(Beginning of Text under study)
Asked husband to leave. We've given it a go for another 4 years since it went downhill. At first he was amicable now he's turning.

Planning on buying him out of the house. 2 young children will stay with me.

Anyone know what % he is entitled to of the equity?

People keep saying 33% cos I've got the kids but can't find anything to say that.

Getting no where with legal aid or free financial advice.

Got a mortgage appt on Monday but don't know how much I need to pay him!!

OP posts:
prh47bridge · 17/06/2022 13:27

No-one can answer that question on the limited information you've given. The people saying 33% are guessing.

BeNice01 · 17/06/2022 19:35

Sorry that you are separating. It's a stressful life experience with lots of emotions. Just keep calm, seek advice and speak to people and you will be fine. You will enter a new chapter in your life with unknown. The seperation profess is a marathon not a sprint.

Working things out between yourselves will save you both tens of thousands of pounds and emotional stress from 12-24 months of legal proceedings.

There are two central things to resolve:

  1. How the children will spend time with both parents. Are they school aged?
  2. Division of assets.
  3. Maintenance e.g spousal and/or child.
I would focus on child arrangements first. Ask him how he would like to spend time with the children, will he live locally and have capacity for nursery/school runs.
stressedsloth · 18/06/2022 09:27

BeNice01 · 17/06/2022 19:35

Sorry that you are separating. It's a stressful life experience with lots of emotions. Just keep calm, seek advice and speak to people and you will be fine. You will enter a new chapter in your life with unknown. The seperation profess is a marathon not a sprint.

Working things out between yourselves will save you both tens of thousands of pounds and emotional stress from 12-24 months of legal proceedings.

There are two central things to resolve:

  1. How the children will spend time with both parents. Are they school aged?
  2. Division of assets.
  3. Maintenance e.g spousal and/or child.
I would focus on child arrangements first. Ask him how he would like to spend time with the children, will he live locally and have capacity for nursery/school runs.
(End of Text under study)
(Beginning of Data)
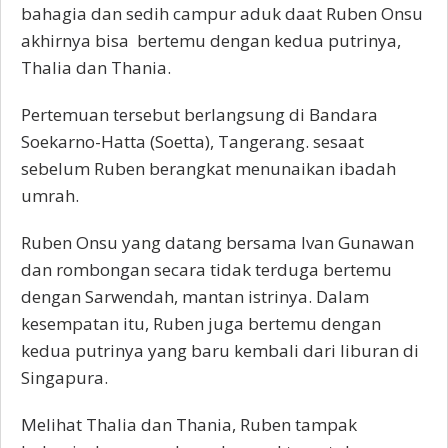
bahagia dan sedih campur aduk daat Ruben Onsu
Thania
akhirnya bisa bertemu dengan kedua putrinya,
Thalia dan Thania.
Pertemuan tersebut berlangsung di Bandara
Soekarno-Hatta (Soetta), Tangerang. sesaat
sebelum Ruben berangkat menunaikan ibadah
umrah.
Ruben Onsu yang datang bersama Ivan Gunawan
dan rombongan secara tidak terduga bertemu
dengan Sarwendah, mantan istrinya. Dalam
kesempatan itu, Ruben juga bertemu dengan
kedua putrinya yang baru kembali dari liburan di
Singapura.
Melihat Thalia dan Thania, Ruben tampak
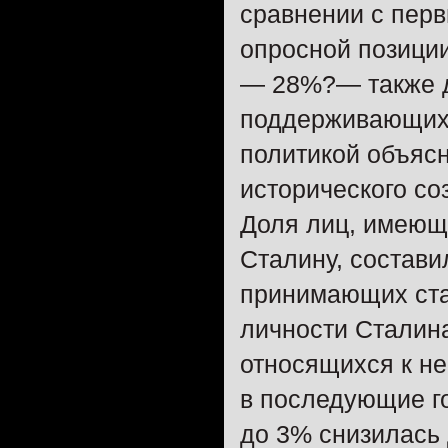
сравнении с перв
опросной позици
— 28%?— также д
поддерживающих 
политикой объясн
исторического со
Доля лиц, имеющ
Сталину, состави
принимающих стал
личности Сталин
относящихся к не
в последующие го
до 3% снизилась 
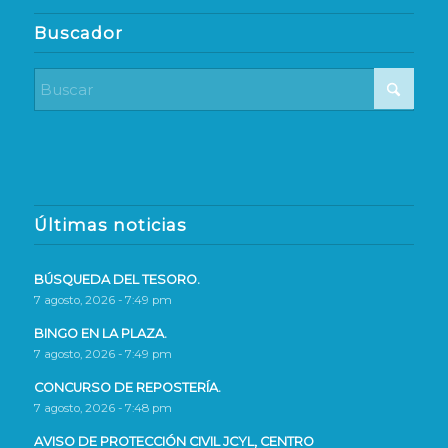
Buscador
Últimas noticias
BÚSQUEDA DEL TESORO.
7 agosto, 2026 - 7:49 pm
BINGO EN LA PLAZA.
7 agosto, 2026 - 7:49 pm
CONCURSO DE REPOSTERÍA.
7 agosto, 2026 - 7:48 pm
AVISO DE PROTECCIÓN CIVIL JCYL, CENTRO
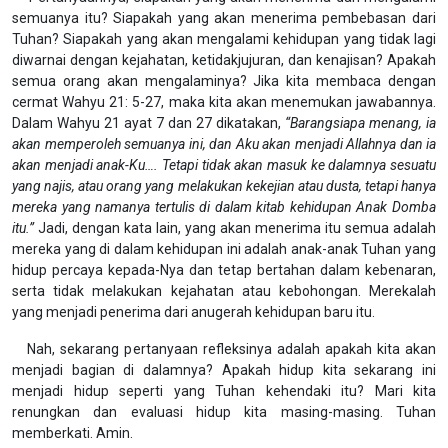
semuanya itu? Siapakah yang akan menerima pembebasan dari
Tuhan? Siapakah yang akan mengalami kehidupan yang tidak lagi
diwarnai dengan kejahatan, ketidakjujuran, dan kenajisan? Apakah
semua orang akan mengalaminya? Jika kita membaca dengan
cermat Wahyu 21: 5-27, maka kita akan menemukan jawabannya.
Dalam Wahyu 21 ayat 7 dan 27 dikatakan,
“Barangsiapa menang, ia
akan memperoleh semuanya ini, dan Aku akan menjadi Allahnya dan ia
akan menjadi anak-Ku…. Tetapi tidak akan masuk ke dalamnya sesuatu
yang najis, atau orang yang melakukan kekejian atau dusta, tetapi hanya
mereka yang namanya tertulis di dalam kitab kehidupan Anak Domba
itu.”
Jadi, dengan kata lain, yang akan menerima itu semua adalah
mereka yang di dalam kehidupan ini adalah anak-anak Tuhan yang
hidup percaya kepada-Nya dan tetap bertahan dalam kebenaran,
serta tidak melakukan kejahatan atau kebohongan. Merekalah
yang menjadi penerima dari anugerah kehidupan baru itu.
Nah, sekarang pertanyaan refleksinya adalah apakah kita akan
menjadi bagian di dalamnya? Apakah hidup kita sekarang ini
menjadi hidup seperti yang Tuhan kehendaki itu? Mari kita
renungkan dan evaluasi hidup kita masing-masing. Tuhan
memberkati. Amin.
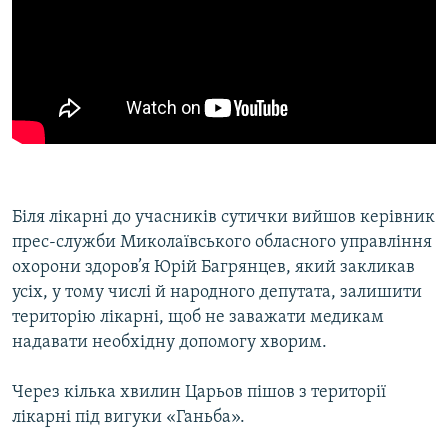
Біля лікарні до учасників сутички вийшов керівник
прес-служби Миколаївського обласного управління
охорони здоров’я Юрій Багрянцев, який закликав
усіх, у тому числі й народного депутата, залишити
територію лікарні, щоб не заважати медикам
надавати необхідну допомогу хворим.
Через кілька хвилин Царьов пішов з території
лікарні під вигуки «Ганьба».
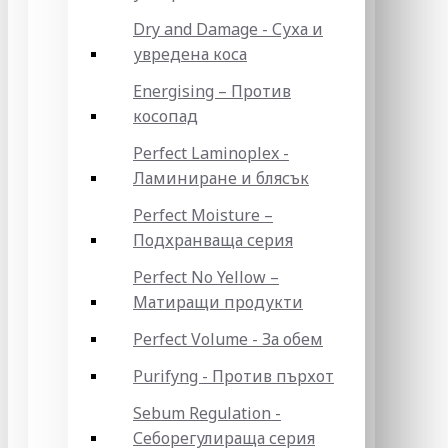
Dry and Damage - Суха и
увредена коса
Energising – Против
косопад
Perfect Laminoplex -
Ламиниране и блясък
Perfect Moisture –
Подхранваща серия
Perfect No Yellow –
Матиращи продукти
Perfect Volume - За обем
Purifyng - Против пърхот
Sebum Regulation -
Себорегулираща серия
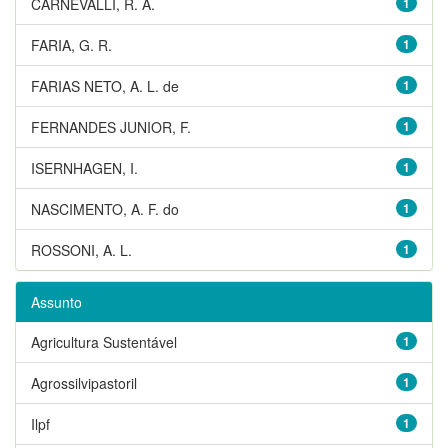
CARNEVALLI, R. A.
1
FARIA, G. R.
1
FARIAS NETO, A. L. de
1
FERNANDES JUNIOR, F.
1
ISERNHAGEN, I.
1
NASCIMENTO, A. F. do
1
ROSSONI, A. L.
1
Assunto
Agricultura Sustentável
1
Agrossilvipastoril
1
Ilpf
1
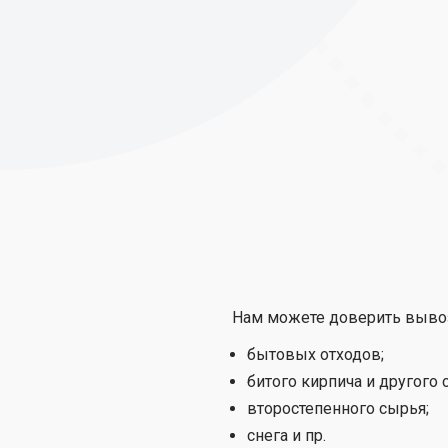
Нам можете доверить вывоз
бытовых отходов;
битого кирпича и другого 
второстепенного сырья;
снега и пр.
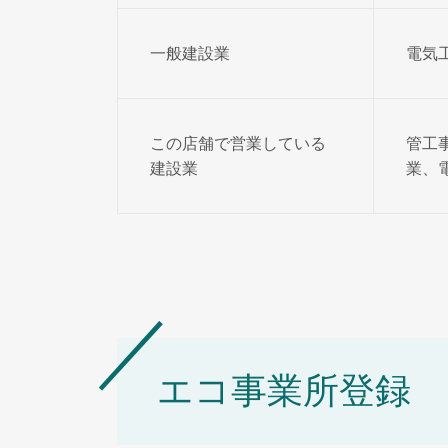
一般建設業
電気
この店舗で営業している
管工
建設業
業、
エコ事業所登録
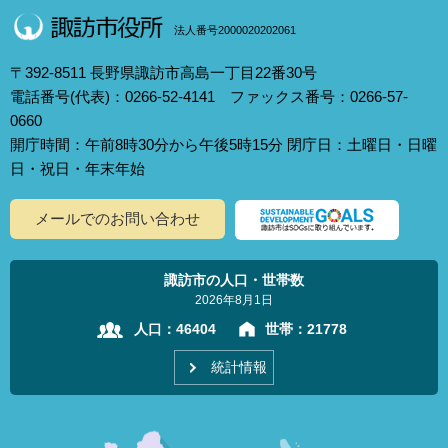
法人番号2000020202061
〒392-8511 長野県諏訪市高島一丁目22番30号
電話番号(代表)：0266-52-4141 ファックス番号：0266-57-
0660
開庁時間：午前8時30分から午後5時15分 閉庁日：土曜日・日曜
日・祝日・年末年始
メールでのお問い合わせ
諏訪市の人口・世帯数
2026年8月1日
人口：
46404
世帯：
21778
統計情報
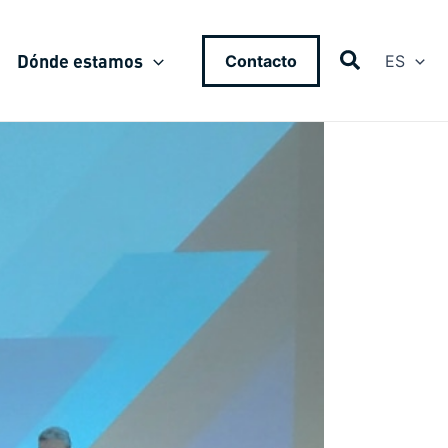
Dónde estamos
Contacto
ES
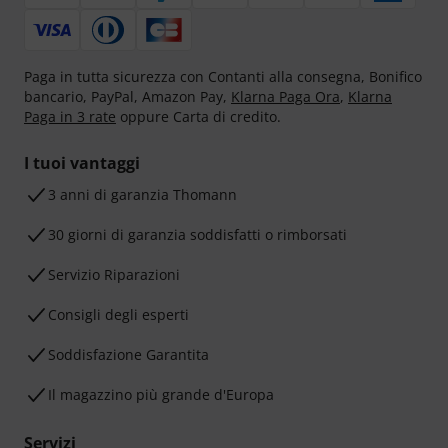
Paga in tutta sicurezza con Contanti alla consegna, Bonifico
bancario, PayPal, Amazon Pay,
Klarna Paga Ora
,
Klarna
Paga in 3 rate
oppure Carta di credito.
I tuoi vantaggi
3 anni di garanzia Thomann
30 giorni di garanzia soddisfatti o rimborsati
Servizio Riparazioni
Consigli degli esperti
Soddisfazione Garantita
Il magazzino più grande d'Europa
Servizi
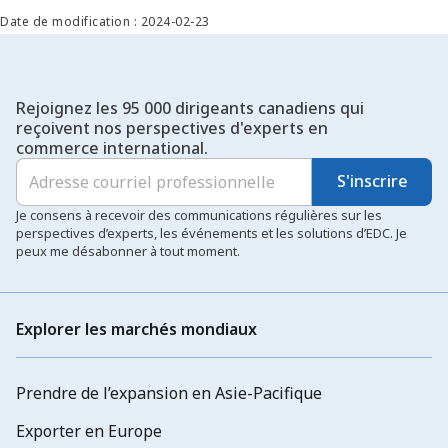
Date de modification : 2024-02-23
Rejoignez les 95 000 dirigeants canadiens qui
reçoivent nos perspectives d'experts en
commerce international.
S'inscrire
Je consens à recevoir des communications régulières sur les
perspectives d’experts, les événements et les solutions d’EDC. Je
peux me désabonner à tout moment.
Explorer les marchés mondiaux
Prendre de l’expansion en Asie-Pacifique
Exporter en Europe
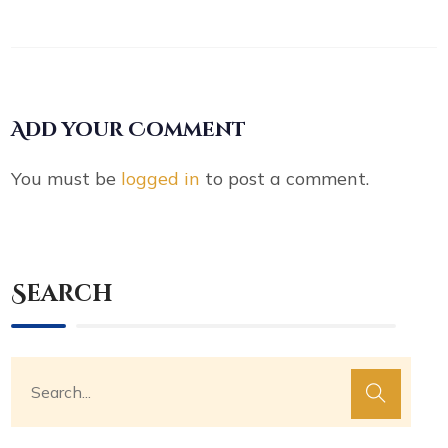
Add your Comment
You must be
logged in
to post a comment.
Search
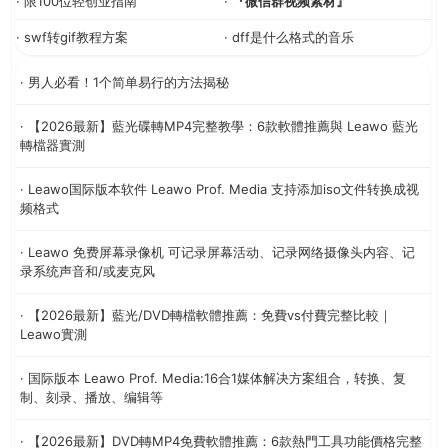
· 限100位轻创业指南
·
『微信群视频素材』
· swf转gif教程方案
· dff是什么格式的音乐
· 男人必看！1个简单易行的方法揭秘
· 【2026最新】藍光碟轉MP4完整教學：6款軟體推薦與 Leawo 藍光
轉檔器實測
· Leawo国际版本软件 Leawo Prof. Media 支持添加iso文件转换成视
频格式
· Leawo 免费屏幕录像机 可记录屏幕活动、记录网络摄像头内容、记
录系统声音和/或麦克风
· 【2026最新】藍光/DVD轉檔軟體推薦：免費vs付費完整比較｜
Leawo實測
· 国际版本 Leawo Prof. Media:16合1媒体解决方案组合，转换、复
制、刻录、播放、编辑等
· 【2026最新】DVD轉MP4免費軟體推薦：6款熱門工具功能價格完整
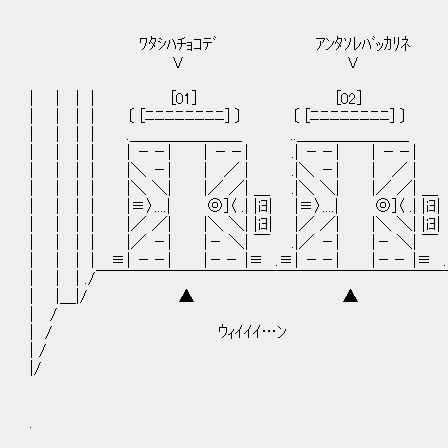
ﾜﾀｼﾊﾁｮｺﾃﾞ ｱﾝﾀｿﾚﾊﾞｯｶﾘﾈ
V V
| | | | [01] [02]
| | | | 〔 [ﾆﾆﾆﾆﾆﾆﾆﾆ] 〕 〔 [ﾆﾆﾆﾆﾆﾆﾆﾆ] 〕 〔
| | | | .＿＿＿＿＿＿＿ ..＿＿＿＿＿＿＿
| | | | | －－| | －－| .| －－| | －－| 
| | | | |＼ －| | ／ | .|＼ －| | ／ | 
| | | | |＼ ＼| |／ ／| ＿ .|＼ ＼| |／ ／| ＿ 
| | | | |≡〉....| ◎]〈 .| |iﾖ| |≡〉....| ◎]〈 .| |iﾖ|
| | | | |／ ／| |＼ ＼| |iﾖ| |／ ／| |＼ ＼| |iﾖ| 
| | | | |／ －| |－ ＼| ￣ .|／ －| |－ ＼| ￣ 
| | | | ≡| －－| |－－ |≡ .≡| －－| |－－ |≡ 
| | | ./￣￣￣￣￣￣￣￣￣￣￣￣￣￣￣￣￣￣￣￣
| |＿|/ ▲
| /
| / ｳｨｲｲｲ…ﾝ
| /
|/
.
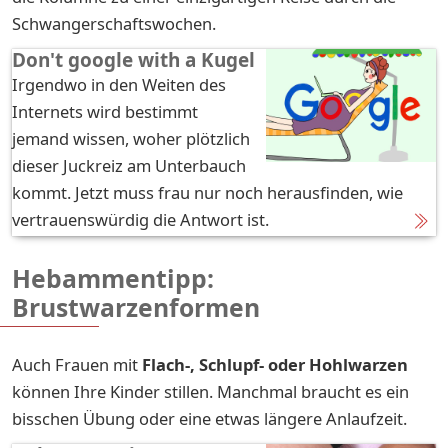
Schwangerschaftswochen.
Don't google with a Kugel
Irgendwo in den Weiten des
Internets wird bestimmt
jemand wissen, woher plötzlich
dieser Juckreiz am Unterbauch
kommt. Jetzt muss frau nur noch herausfinden, wie
vertrauenswürdig die Antwort ist.
Hebammentipp:
Brustwarzenformen
Auch Frauen mit
Flach-, Schlupf- oder Hohlwarzen
können Ihre Kinder stillen. Manchmal braucht es ein
bisschen Übung oder eine etwas längere Anlaufzeit.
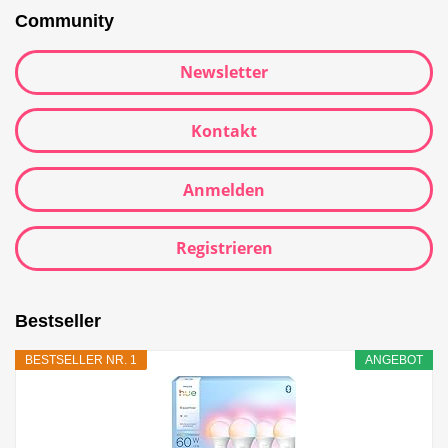
Community
Newsletter
Kontakt
Anmelden
Registrieren
Bestseller
BESTSELLER NR. 1
ANGEBOT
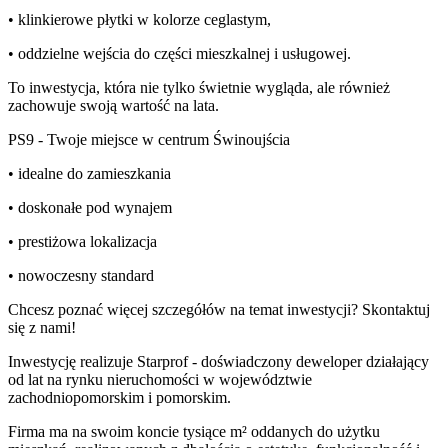
• klinkierowe płytki w kolorze ceglastym,
• oddzielne wejścia do części mieszkalnej i usługowej.
To inwestycja, która nie tylko świetnie wygląda, ale również
zachowuje swoją wartość na lata.
PS9 - Twoje miejsce w centrum Świnoujścia
• idealne do zamieszkania
• doskonałe pod wynajem
• prestiżowa lokalizacja
• nowoczesny standard
Chcesz poznać więcej szczegółów na temat inwestycji? Skontaktuj
się z nami!
Inwestycję realizuje Starprof - doświadczony deweloper działający
od lat na rynku nieruchomości w województwie
zachodniopomorskim i pomorskim.
Firma ma na swoim koncie tysiące m² oddanych do użytku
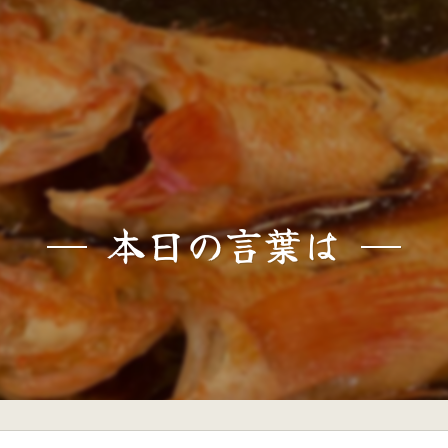
本日の言葉は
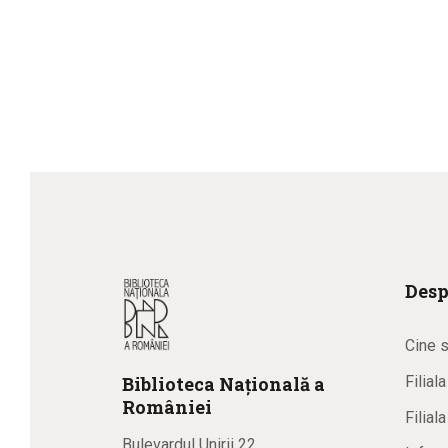
Desp
Cine 
Biblioteca
N
ațională
a
Filial
R
omâniei
Filial
Bulevardul Unirii 22,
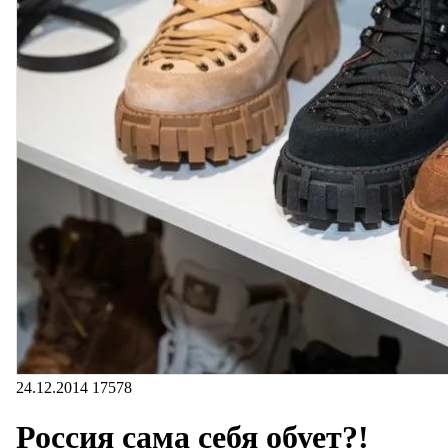
24.12.2014
17578
Россия сама себя обует?!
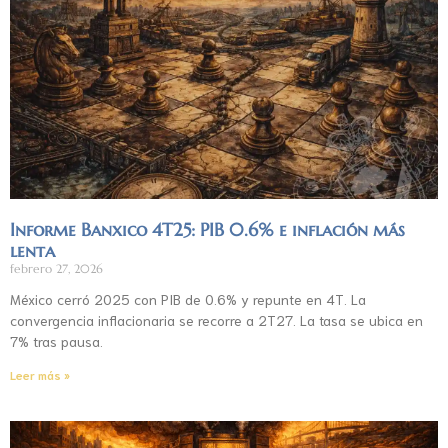
Informe Banxico 4T25: PIB 0.6% e inflación más
lenta
febrero 27, 2026
México cerró 2025 con PIB de 0.6% y repunte en 4T. La
convergencia inflacionaria se recorre a 2T27. La tasa se ubica en
7% tras pausa.
Leer más »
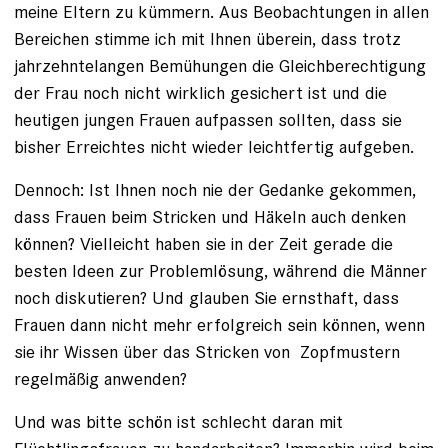
meine Eltern zu kümmern. Aus Beobachtungen in allen
Bereichen stimme ich mit Ihnen überein, dass trotz
jahrzehntelangen Bemühungen die Gleichberechtigung
der Frau noch nicht wirklich gesichert ist und die
heutigen jungen Frauen aufpassen sollten, dass sie
bisher Erreichtes nicht wieder leichtfertig aufgeben.
Dennoch: Ist Ihnen noch nie der Gedanke gekommen,
dass Frauen beim Stricken und Häkeln auch denken
können? Vielleicht haben sie in der Zeit gerade die
besten Ideen zur Problemlösung, während die Männer
noch diskutieren? Und glauben Sie ernsthaft, dass
Frauen dann nicht mehr erfolgreich sein können, wenn
sie ihr Wissen über das Stricken von Zopfmustern
regelmäßig anwenden?
Und was bitte schön ist schlecht daran mit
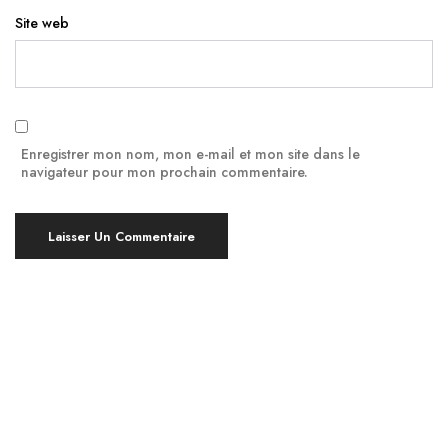
Site web
Enregistrer mon nom, mon e-mail et mon site dans le
navigateur pour mon prochain commentaire.
Yoga à Montpellier, en bref !
Pratiquer le Yoga est bénéfique pour le corps et
l’esprit, indépendamment de votre âge ou de votre
niveau d’expérience. À Montpellier, nous proposons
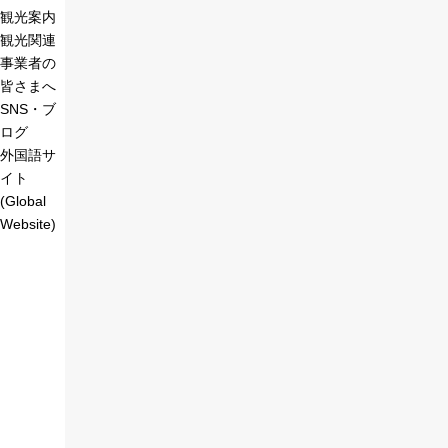
観光案内
観光関連
事業者の
皆さまへ
SNS・ブ
ログ
外国語サ
イト
(Global
Website)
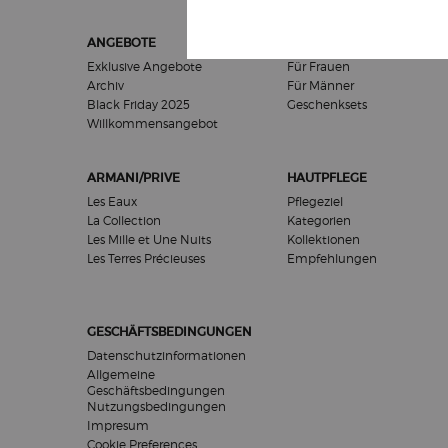
Fußzeilennavigation
ANGEBOTE
GESCHENKE
Exklusive Angebote
Für Frauen
Archiv
Für Männer
Black Friday 2025
Geschenksets
Willkommensangebot​
ARMANI/PRIVE
HAUTPFLEGE
Les Eaux
Pflegeziel
La Collection
Kategorien
Les Mille et Une Nuits
Kollektionen
Les Terres Précieuses
Empfehlungen
GESCHÄFTSBEDINGUNGEN
Datenschutzinformationen
Allgemeine
Geschäftsbedingungen
Nutzungsbedingungen
Impresum
Cookie Preferences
(End of Data)
Task A
Copy out the entries from their beginning through the line containing "AVISO DE PROTECCIÓN CIVIL JCYL, CENTRO", including that line, and leave out the pictures.
Task B
Write the next part of the forum thread about buying out a separating husband's share of the house, picking up after its last sentence.
The entries have no connection to the text.

Response A
bahagia dan sedih campur aduk daat Ruben Onsu
Thania
akhirnya bisa bertemu dengan kedua putrinya,
Thalia dan Thania.
Pertemuan tersebut berlangsung di Bandara
Soekarno-Hatta (Soetta), Tangerang. sesaat
sebelum Ruben berangkat menunaikan ibadah
umrah.
Ruben Onsu yang datang bersama Ivan Gunawan
dan rombongan secara tidak terduga bertemu
dengan Sarwendah, mantan istrinya. Dalam
kesempatan itu, Ruben juga bertemu dengan
kedua putrinya yang baru kembali dari liburan di
Singapura.
Melihat Thalia dan Thania, Ruben tampak
сравнении с перв
опросной позици
— 28%?— также д
поддерживающих 
политикой объясн
исторического со
Доля лиц, имеющ
Сталину, состави
принимающих стал
личности Сталин
относящихся к не
в последующие го
до 3% снизилась 
Buscador
Últimas noticias
BÚSQUEDA DEL TESORO.
7 agosto, 2026 - 7:49 pm
BINGO EN LA PLAZA.
7 agosto, 2026 - 7:49 pm
CONCURSO DE REPOSTERÍA.
7 agosto, 2026 - 7:48 pm
AVISO DE PROTECCIÓN CIVIL JCYL, CENTRO

Response B
Thank you for your kind advice.
We have been amicable for the past two months but his is mentally unstable so it's come with his ups and downs.
Things changed a couple of weeks ago and his nasty side is back so I've made a mortgage appt and a solicitor appt for myself on Monday.

I asked him to leave 2 months ago and we agreed to him staying at home until he finds somewhere to live. He has always said he'll give me and the kids the house and I've always believed him and still do but I don't trust his family or if he meets someone else so I want to be prepared for how much this is going to cost me. He won't make me sell the house as he knows I can't afford anything else so we'd have nowhere to go. I imagine I'm going to have to buy him out which I was hoping I wouldn't have to do until the kids are older.

We have already discussed childcare split between us. He already picks up from school Tues-Thurs so that will continue and he'll bring them back after dinner and one night each weekend.
If this doesn't stick then I'll need more money from him to pay for after school clubs.

My eldest son is very close and clingy with him mainly because of my husbands BPD it's made our son crave his attention.
I'm hoping the above routine sticks as that won't be much different than how often he sees them now.
My husband suffers with depression and spends a lot of time in bed or asleep on the sofa.

Hopefully this all works out for the best.